Тряпка лежала ровно, не сбилась, не сползла. Он сам проверил её вчера перед сном — и позавчера, и три дня назад. Он проверял её каждый раз, когда его взгляд падал на блестящую поверхность. Не потому, что боялся — бояться он перестал много лет назад, когда понял, что страх не защищает, а только отнимает силы, — а потому, что привык.
Привычка была сильнее страха.
Привычка была всем, что у него осталось от нормальной жизни.
В деревне, куда он ходил раз в месяц за солью и новостями, люди крестились при виде него.
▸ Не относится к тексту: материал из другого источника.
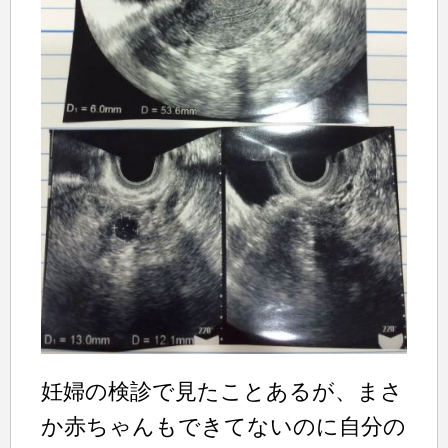
妊婦の検診で見たことあるが、まさ
か赤ちゃんもできてないのに自分の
Матери отворачивали лица детей. Мужчины сплёвывали через левое плечо. Его называли «сын Пепла», «Морок», «глазастый». Кто-то шептал, что он приносит несчастье. Кто-то — что он сам — несчастье, ходячее, в рваных сапогах и старом плаще.
Он не спорил. Не доказывал. Просто забирал своё и уходил.
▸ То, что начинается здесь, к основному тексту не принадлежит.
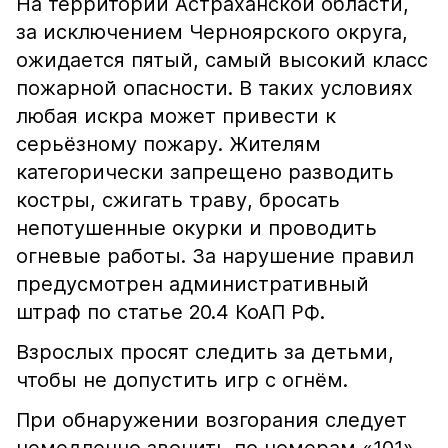
На территории Астраханской области,
за исключением Черноярского округа,
ожидается пятый, самый высокий класс
пожарной опасности. В таких условиях
любая искра может привести к
серьёзному пожару. Жителям
категорически запрещено разводить
костры, сжигать траву, бросать
непотушенные окурки и проводить
огневые работы. За нарушение правил
предусмотрен административный
штраф по статье 20.4 КоАП РФ.
Взрослых просят следить за детьми,
чтобы не допустить игр с огнём.
При обнаружении возгорания следует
Здесь, в хижине, не было никого, кто отворачивался. Не было зеркал, в которых можно было увидеть чужую смерть. Только тишина. Только холод. Только он сам и его привычки.
Он повернулся к печи спиной, чтобы согреть поясницу, и начал одеваться.
III
Одежда лежала на низкой скамье у лежанки — сложенная, приготовленная с вечера. Он одевался в строгом порядке, не меняя последовательности уже много лет. Порядок был его якорем, его молитвой, его способом удерживать реальность в границах.
Сначала — нательная рубаха из грубого льна. Серая, многократно стиранная, с заштопанной дырой под мышкой и вытертым воротом. Лён холодил кожу, когда он надевал его, но через минуту нагревался от тела и становился почти неощутимым. Рубаха пахла дымом и чуть-чуть — кислым запахом давно нестиранной шерсти, который въелся в ткань намертво и не выводился даже в кипятке.
Потом — шерстяная куртка на застёжках из кости. Кость была оленья, гладкая, тёплая на ощупь, без единой царапины. Эйнар сам вырезал эти пуговицы зимой, когда буран завалил дверь на три дня и делать было решительно нечего. Он сидел у печи, при свете масляного светильника, и вырезал их ножом, одну за другой. Семь штук. На седьмой он поранил палец, и пуговица стала розовой от крови, но он всё равно вшил её в куртку — как напоминание о том, что даже в самые долгие бураны можно сделать что-то полезное.